Working data below:

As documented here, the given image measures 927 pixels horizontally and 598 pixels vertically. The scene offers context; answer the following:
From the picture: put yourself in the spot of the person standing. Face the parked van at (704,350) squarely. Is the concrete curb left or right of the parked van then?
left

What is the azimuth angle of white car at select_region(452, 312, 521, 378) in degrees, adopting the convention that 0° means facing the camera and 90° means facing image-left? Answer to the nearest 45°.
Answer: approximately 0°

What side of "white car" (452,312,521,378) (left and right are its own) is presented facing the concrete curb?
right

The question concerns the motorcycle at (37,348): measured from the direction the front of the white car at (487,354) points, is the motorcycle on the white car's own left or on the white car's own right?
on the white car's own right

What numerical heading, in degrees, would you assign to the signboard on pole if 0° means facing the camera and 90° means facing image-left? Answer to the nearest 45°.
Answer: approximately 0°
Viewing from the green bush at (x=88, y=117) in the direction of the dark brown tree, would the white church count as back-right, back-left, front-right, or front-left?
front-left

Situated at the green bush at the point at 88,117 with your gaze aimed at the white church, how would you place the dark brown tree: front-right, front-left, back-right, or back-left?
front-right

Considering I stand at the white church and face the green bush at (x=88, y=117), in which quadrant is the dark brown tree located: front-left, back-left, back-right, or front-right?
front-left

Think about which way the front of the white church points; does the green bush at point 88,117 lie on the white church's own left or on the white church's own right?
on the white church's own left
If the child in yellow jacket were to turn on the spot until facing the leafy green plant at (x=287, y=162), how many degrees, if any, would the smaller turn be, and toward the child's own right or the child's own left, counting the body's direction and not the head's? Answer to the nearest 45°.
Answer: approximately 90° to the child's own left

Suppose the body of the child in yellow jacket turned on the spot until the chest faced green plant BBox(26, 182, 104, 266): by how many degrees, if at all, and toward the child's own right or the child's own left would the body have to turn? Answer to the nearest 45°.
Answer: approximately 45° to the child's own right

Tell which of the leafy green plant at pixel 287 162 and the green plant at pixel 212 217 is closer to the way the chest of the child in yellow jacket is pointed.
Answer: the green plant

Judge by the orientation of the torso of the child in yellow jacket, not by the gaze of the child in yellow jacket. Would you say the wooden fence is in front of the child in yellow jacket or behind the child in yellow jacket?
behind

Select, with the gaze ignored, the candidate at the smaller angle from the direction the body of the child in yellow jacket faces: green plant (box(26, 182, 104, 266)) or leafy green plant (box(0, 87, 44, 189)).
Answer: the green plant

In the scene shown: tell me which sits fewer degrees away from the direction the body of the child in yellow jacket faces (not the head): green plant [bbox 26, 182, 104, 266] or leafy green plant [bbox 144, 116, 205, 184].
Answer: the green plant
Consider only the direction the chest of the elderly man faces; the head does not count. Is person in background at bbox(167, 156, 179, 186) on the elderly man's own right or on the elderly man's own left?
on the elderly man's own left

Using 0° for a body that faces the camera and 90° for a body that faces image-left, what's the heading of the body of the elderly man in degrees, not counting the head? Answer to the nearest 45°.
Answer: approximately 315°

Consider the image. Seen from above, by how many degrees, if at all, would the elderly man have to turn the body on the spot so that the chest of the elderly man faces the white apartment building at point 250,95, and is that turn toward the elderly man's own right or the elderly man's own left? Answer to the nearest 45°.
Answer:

End of Working data.

| Exercise |
Rewrite every line of the items above as a Markdown table with the columns Row and Item Line, numbering the rows in order and skipping blank lines.

| Output below |
| Row | Item Line |
|---|---|
| 1 | As documented here, the given image measures 927 pixels horizontally and 598 pixels vertically. The scene offers context; answer the following: |
| 2 | From the picture: put yourself in the spot of the person standing. Face the parked van at (704,350) squarely. Is the concrete curb left or right of the parked van then? |
| 3 | left |
| 4 | What is the azimuth angle of white car at select_region(452, 312, 521, 378) in degrees, adopting the convention that 0° means facing the camera and 90° means facing image-left? Answer to the nearest 45°. |
| 5 | Answer: approximately 0° |
| 6 | What side of "white car" (452,312,521,378) (left and right are its own) is presented facing the concrete curb? |
| 7 | right |
| 8 | The question concerns the motorcycle at (37,348): measured from the direction the front of the white car at (487,354) points, is the motorcycle on the white car's own left or on the white car's own right? |
| 9 | on the white car's own right |
| 10 | What numerical heading, in degrees, would you assign to the signboard on pole if 0° means facing the camera and 90° means facing image-left? Answer to the nearest 45°. |
| 11 | Answer: approximately 0° |
| 12 | Viewing from the green bush at (x=88, y=117) in the direction of the dark brown tree, would the white church count as back-right, back-left, front-right, or front-left? |
| 13 | front-left |
| 14 | Situated at the green bush at the point at 88,117 with your gaze aimed at the white church, how would you place the dark brown tree: front-right, front-left, back-right, or back-left? |
| 15 | front-right |
| 16 | Considering I stand at the white church and face the green bush at (x=88, y=117), in which quadrant is the dark brown tree located: front-left, back-left, back-right, or front-right? |
| 17 | front-left |
| 18 | Think about which way the front of the white church points; does the green bush at point 88,117 lie on the white church's own left or on the white church's own right? |
| 19 | on the white church's own left |
| 20 | If the child in yellow jacket were to turn on the spot until facing the leafy green plant at (x=287, y=162), how many degrees, if any, would the smaller turn be, and toward the child's own right or the child's own left, counting the body's direction and not the head's? Answer to the nearest 45°. |
| 21 | Answer: approximately 90° to the child's own left |
| 22 | Suppose the body of the child in yellow jacket turned on the spot until the chest faced green plant BBox(26, 182, 104, 266): by how many degrees, if at all, and toward the child's own right or the child's own left would the body have to turn? Answer to the nearest 45°. |
| 23 | Answer: approximately 45° to the child's own right |
| 24 | Tell which of the leafy green plant at pixel 287 162 and the green plant at pixel 212 217 is closer to the way the chest of the child in yellow jacket is pointed. |
| 25 | Answer: the green plant |
| 26 | Judge by the orientation of the torso of the child in yellow jacket, not by the gaze of the child in yellow jacket. Would you say the wooden fence is in front of the child in yellow jacket or behind the child in yellow jacket? |
| 27 | behind |
| 28 | Select, with the gaze ignored, the candidate at the smaller angle from the direction the body of the child in yellow jacket faces: green plant (box(26, 182, 104, 266)) or leafy green plant (box(0, 87, 44, 189)). |
| 29 | Answer: the green plant |
| 30 | In the scene shown: tell me which sits fewer degrees away from the direction the body of the child in yellow jacket faces (not the head): green plant [bbox 26, 182, 104, 266] or leafy green plant [bbox 144, 116, 205, 184]. |
| 31 | Answer: the green plant |
| 32 | Consider only the direction the chest of the elderly man faces; the head does not count. Is person in background at bbox(167, 156, 179, 186) on the elderly man's own right or on the elderly man's own left? |
| 33 | on the elderly man's own left |
| 34 | Using 0° for a body that faces the camera and 90° for a body that faces image-left, what's the heading of the body of the elderly man in degrees, not counting the head? Answer to the nearest 45°. |
| 35 | Answer: approximately 315° |
| 36 | Consider the image. Seen from above, by how many degrees, if at all, would the elderly man have to turn the body on the spot so that the chest of the elderly man faces the white apartment building at point 250,95, and is that turn toward the elderly man's own right or the elderly man's own left? Answer to the nearest 45°. |
| 37 | Answer: |